As I smiled at all these recollections, I was reminded of the time my mother-in-law asked my wife, “How do you and John know were to go when you travel? You’ve lived in several states and have been to all these other countries. How do you find out where to go, where to shop, and where to find a doctor? How do you do this in places like China where they don’t speak English?”

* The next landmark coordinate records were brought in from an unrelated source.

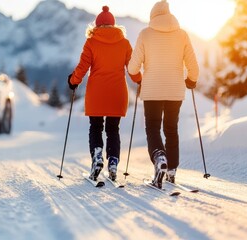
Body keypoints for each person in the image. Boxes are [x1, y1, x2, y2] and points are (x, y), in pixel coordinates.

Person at [128, 0, 199, 188]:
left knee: (152, 128)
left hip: (152, 90)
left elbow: (133, 67)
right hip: (175, 90)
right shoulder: (182, 35)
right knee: (171, 129)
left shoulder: (145, 34)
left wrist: (138, 77)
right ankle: (172, 170)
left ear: (153, 16)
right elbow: (194, 67)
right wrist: (191, 80)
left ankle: (160, 158)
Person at [68, 6, 142, 181]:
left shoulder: (91, 42)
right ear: (114, 25)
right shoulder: (124, 43)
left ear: (97, 25)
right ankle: (114, 162)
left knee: (95, 128)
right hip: (118, 93)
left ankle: (97, 156)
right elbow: (132, 69)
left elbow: (82, 68)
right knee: (113, 130)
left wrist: (73, 81)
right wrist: (139, 79)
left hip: (97, 94)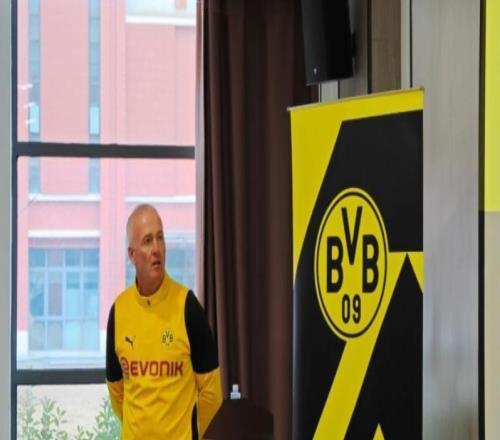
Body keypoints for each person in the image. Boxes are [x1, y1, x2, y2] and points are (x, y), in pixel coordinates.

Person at [106, 204, 222, 439]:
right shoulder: (119, 312)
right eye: (147, 241)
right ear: (132, 254)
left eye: (160, 238)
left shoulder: (188, 307)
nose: (157, 249)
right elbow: (116, 390)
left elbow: (211, 393)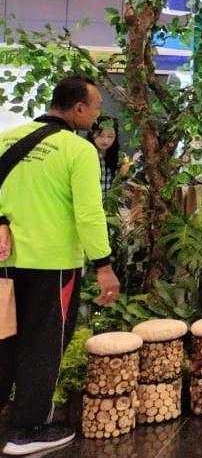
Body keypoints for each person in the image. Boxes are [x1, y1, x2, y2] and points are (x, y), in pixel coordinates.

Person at [0, 76, 120, 455]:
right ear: (78, 108)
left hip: (5, 262)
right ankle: (27, 429)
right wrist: (103, 265)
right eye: (96, 108)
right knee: (44, 344)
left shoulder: (7, 138)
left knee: (4, 339)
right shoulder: (78, 150)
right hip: (52, 265)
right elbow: (89, 213)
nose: (97, 116)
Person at [87, 116, 121, 196]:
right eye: (100, 135)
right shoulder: (86, 154)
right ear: (92, 134)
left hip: (109, 201)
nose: (105, 141)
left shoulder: (119, 156)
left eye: (110, 136)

We looked at each other and were stumped for an adequate answer. I guess we had never really thought about it. To put together an answer, we had to see her in the light of a small town girl who grew up, married, and lived in that same small town. We both shrugged and weakly replied we just figured it out. We explained we often asked questions of locals and made it a point to meet other service members and neighbors to get their perspective on the area. When overseas, my wife’s conversational French and my rudimentary German went a long way helping us communicate in Europe. In places like rural China or remote Brazil, hand gestures and facial expressions went a long way to make our requests known. We had long ago learned to carry the hotel key folio with us to show a taxi or bus driver where we needed to end up.
Recently, one of my Twitter friends asked the same question. I know her as a highly educated and accomplished professional. I could easily see my cosseted mother-in-law being curious about this, but found the question from her surprising. I still hadn’t developed an intelligent answer, so I encouraged her to pick a place she has always wanted to visit and make a plan. It doesn’t have to be perfect or tour-quality. You like beaches? Castles? Mountains? Just pick a place and go. You’ll figure it out if you have the desire to explore.

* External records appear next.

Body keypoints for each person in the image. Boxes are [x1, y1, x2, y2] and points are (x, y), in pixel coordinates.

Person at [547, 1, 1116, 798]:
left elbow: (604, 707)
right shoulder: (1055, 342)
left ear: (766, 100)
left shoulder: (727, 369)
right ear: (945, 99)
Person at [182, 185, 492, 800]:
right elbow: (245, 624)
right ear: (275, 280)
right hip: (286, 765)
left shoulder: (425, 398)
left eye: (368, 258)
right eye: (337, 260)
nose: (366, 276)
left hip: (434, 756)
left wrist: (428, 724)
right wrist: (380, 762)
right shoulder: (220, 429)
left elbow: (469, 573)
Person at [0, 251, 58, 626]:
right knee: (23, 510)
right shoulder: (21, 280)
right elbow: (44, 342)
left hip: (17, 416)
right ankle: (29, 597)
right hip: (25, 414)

Another relative has asked to travel with us as she feels uncertain of how to handle travel and her husband refuses to fly in an airplane. Any overtures to him about the basics of risk exposure fall on deaf ears. No way is he going to die in an aircraft accident. So my wife offered to set up a trip for the place she has always wanted to visit: Scotland. We had tickets and my wife’s skillfully-crafted itinerary. The pandemic cancelled those plans and her relative may never be able to fulfill that travel wish.

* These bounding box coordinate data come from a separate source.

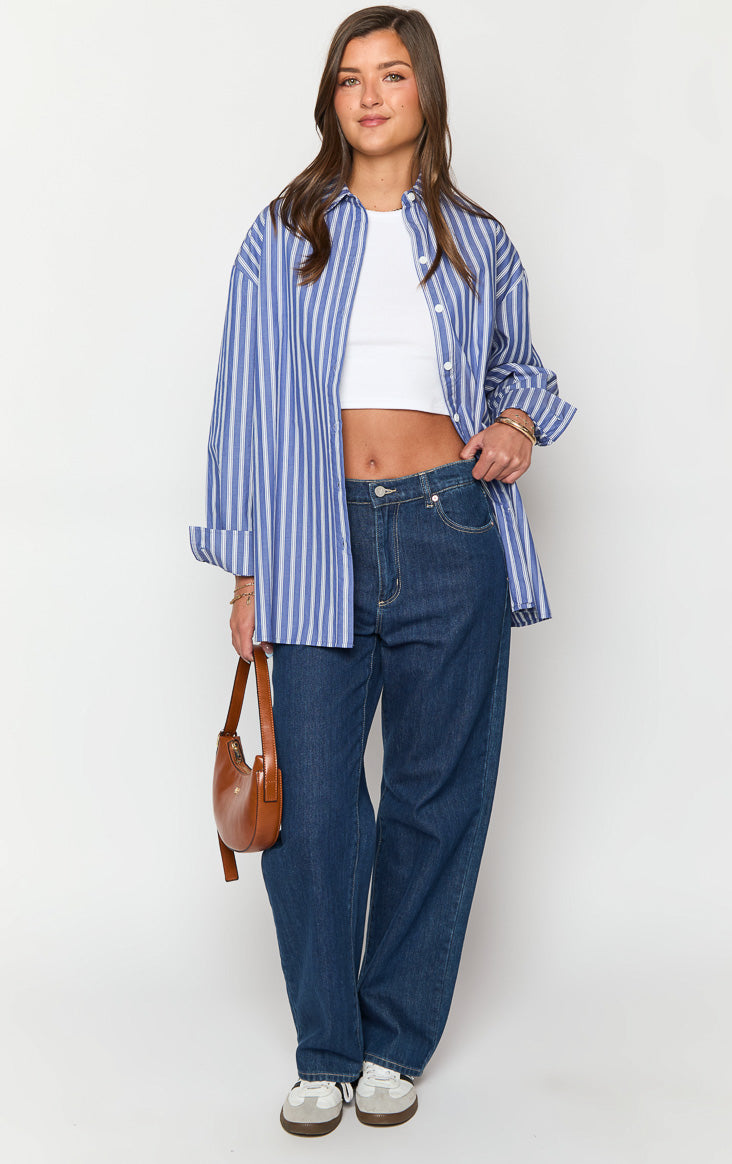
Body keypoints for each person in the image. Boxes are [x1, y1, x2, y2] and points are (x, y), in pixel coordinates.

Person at [189, 4, 576, 1137]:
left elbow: (523, 370)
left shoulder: (477, 241)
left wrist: (516, 425)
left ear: (425, 93)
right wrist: (247, 572)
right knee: (311, 805)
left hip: (450, 525)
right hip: (314, 536)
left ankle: (394, 1041)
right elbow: (244, 405)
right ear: (332, 98)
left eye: (391, 74)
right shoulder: (283, 234)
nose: (368, 94)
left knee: (435, 793)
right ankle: (324, 1045)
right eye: (350, 76)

St Augustine of Hippo is credited with the quote, “The world is a book and those who don’t travel read only a page.” My wife and I have been blessed to have read several chapters of this ponderous tome, but there is so much waiting for us once we can once again travel. Many of our trips started as extended work trips. We have had professional callings to Barcelona, London, Tokyo, Santiago, Luoyang, Sao Paulo, Costa Rica, and many more. When not traveling for work, we have opted for beaches in Mexico and mountains in Utah. How do we figure out where to go? We don’t really know.